Crist Makes His Bet On Stimulus, Pres. Obama


Reporting
Michael Williams

MIAMI (CBS4) ―

President Barack Obama speaks during the closing of the Fiscal Responsibility Summit in the Eisenhower Executive Office Building adjacent to the White House in Washington on Feb. 23, 2009.
Saul Loeb/AFP/Fox Searchlight Films

Governor Charlie Crist isn't blinking. Two weeks after embracing President Obama's stimulus plan when the president came to Fort Myers, Florida's governor continues to take heat from many in Republican circles. They say he's tone deaf to GOP opposition to the $787 billion dollar spending/tax cut package.

On NBC's Meet the Press, Crist was asked if he is an "Obama Republican." The governor didn't miss a beat. He said, "I'm a Florida Republican and in the Florida way we are working together in a bipartisan fashion to do what is right for the people."

Crist welcomes the $12 billion he says is likely to come Florida's way from the federal stimulus spending.

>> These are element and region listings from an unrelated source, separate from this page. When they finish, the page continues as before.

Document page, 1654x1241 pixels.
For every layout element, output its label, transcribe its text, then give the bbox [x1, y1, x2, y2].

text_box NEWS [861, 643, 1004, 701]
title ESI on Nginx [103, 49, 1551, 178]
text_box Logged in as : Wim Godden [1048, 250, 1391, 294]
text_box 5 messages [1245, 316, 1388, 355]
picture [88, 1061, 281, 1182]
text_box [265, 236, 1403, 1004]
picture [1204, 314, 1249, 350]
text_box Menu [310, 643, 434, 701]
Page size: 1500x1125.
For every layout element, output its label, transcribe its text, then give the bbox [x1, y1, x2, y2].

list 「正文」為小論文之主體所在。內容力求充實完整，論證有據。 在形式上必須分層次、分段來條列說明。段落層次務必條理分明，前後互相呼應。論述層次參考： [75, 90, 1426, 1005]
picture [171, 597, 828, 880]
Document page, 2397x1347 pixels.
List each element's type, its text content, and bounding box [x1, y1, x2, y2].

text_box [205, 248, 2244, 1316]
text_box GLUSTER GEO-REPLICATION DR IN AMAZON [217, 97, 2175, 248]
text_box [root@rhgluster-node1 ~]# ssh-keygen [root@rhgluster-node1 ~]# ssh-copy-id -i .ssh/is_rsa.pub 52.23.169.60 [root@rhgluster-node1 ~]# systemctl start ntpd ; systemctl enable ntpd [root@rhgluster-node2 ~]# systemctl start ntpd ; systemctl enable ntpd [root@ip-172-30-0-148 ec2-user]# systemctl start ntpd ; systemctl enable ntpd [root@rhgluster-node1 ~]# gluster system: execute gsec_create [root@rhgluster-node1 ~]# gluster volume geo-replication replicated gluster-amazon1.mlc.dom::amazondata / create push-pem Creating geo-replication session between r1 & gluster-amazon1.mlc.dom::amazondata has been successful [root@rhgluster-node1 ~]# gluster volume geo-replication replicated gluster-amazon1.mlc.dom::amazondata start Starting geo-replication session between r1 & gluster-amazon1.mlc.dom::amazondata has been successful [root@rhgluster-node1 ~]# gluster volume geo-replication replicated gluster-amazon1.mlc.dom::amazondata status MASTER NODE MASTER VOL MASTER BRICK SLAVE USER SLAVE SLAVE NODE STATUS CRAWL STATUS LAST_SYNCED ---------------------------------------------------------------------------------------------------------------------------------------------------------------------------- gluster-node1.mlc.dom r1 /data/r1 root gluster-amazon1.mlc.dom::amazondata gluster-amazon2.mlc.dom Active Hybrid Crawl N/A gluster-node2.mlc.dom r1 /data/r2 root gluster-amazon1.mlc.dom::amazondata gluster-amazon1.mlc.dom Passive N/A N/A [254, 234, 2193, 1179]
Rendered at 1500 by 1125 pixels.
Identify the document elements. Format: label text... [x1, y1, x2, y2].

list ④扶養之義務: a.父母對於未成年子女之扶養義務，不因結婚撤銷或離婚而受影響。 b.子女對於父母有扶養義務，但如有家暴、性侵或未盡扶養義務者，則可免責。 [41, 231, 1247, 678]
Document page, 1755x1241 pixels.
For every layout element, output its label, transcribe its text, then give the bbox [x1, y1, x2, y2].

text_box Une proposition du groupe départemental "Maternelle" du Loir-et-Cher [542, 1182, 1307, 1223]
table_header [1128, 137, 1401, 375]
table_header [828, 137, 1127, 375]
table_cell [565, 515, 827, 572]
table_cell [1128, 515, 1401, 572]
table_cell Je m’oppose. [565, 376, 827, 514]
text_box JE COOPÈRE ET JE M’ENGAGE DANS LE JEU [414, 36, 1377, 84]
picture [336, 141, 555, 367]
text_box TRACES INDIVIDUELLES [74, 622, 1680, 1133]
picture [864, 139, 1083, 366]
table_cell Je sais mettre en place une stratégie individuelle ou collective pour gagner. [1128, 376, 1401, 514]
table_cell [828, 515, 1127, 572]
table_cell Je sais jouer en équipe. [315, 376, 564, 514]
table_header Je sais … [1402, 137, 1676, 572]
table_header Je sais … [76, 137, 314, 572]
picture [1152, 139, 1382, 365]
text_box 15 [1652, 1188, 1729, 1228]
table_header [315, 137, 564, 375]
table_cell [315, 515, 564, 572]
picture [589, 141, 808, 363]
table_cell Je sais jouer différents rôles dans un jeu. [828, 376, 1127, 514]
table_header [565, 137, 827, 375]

The governor would rather take political heat now than face the much deeper passions that will be aroused at home if the Sunshine State's economic crisis is not slowed.

To that end, Governor Crist hopes stimulus money can put the brakes on huge classroom cutbacks and unchecked job and home losses. His political future-either a re-election bid in 2010 or a run for the U.S. Senate are at stake here.

Fernand Amandi, a political pollster for Bendixen & Associates puts it this way. He says, "I think you will see how Teflon Charlie is. It will be determined after these two budget sessions which I think will be the worst in Florida history. If he (Crist) can come out on the other side unscathed, he will prove himself as a politician."

For the moment Florida votes are willing to give him a bipartisan benefit of the doubt. It doesn't hurt, of course, that Crist can still bank on high poll ratings. It is capital he can afford to spend at times like this, even if that means embracing a Democratic president, to the consternation of some hard-core Republicans.

One voter, Natalie Pons, summed up the matter. She said, "I think it is smart to support it (the stimulus package). We elected a Democratic president and his ideas into office, so I think we all have to get together and support them, whatever it means." Governor Crist—indeed all politicians—can only hope voters are so forgiving with the passage of time.